■ TASK ITEM
Omitting all images, transcribe the entries word for word.

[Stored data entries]
== == ==

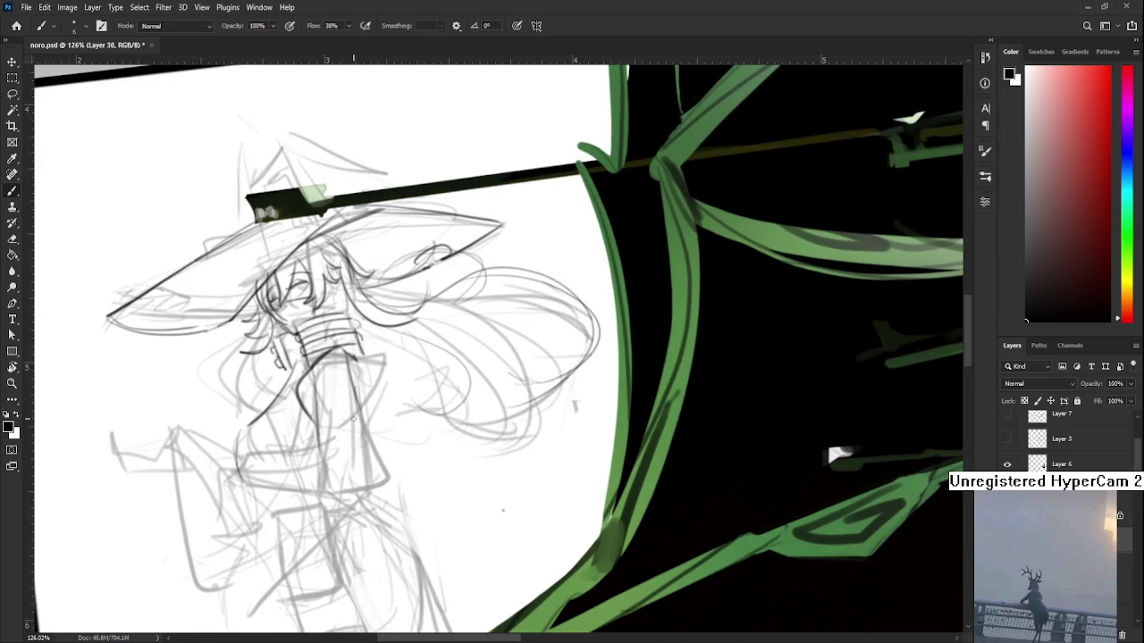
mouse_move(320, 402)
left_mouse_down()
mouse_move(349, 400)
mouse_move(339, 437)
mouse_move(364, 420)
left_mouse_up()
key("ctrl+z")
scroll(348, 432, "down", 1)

== == ==

■ COMPLETED TASK
mouse_move(320, 402)
left_mouse_down()
mouse_move(349, 400)
mouse_move(339, 437)
mouse_move(364, 420)
left_mouse_up()
key("ctrl+z")
scroll(348, 432, "down", 1)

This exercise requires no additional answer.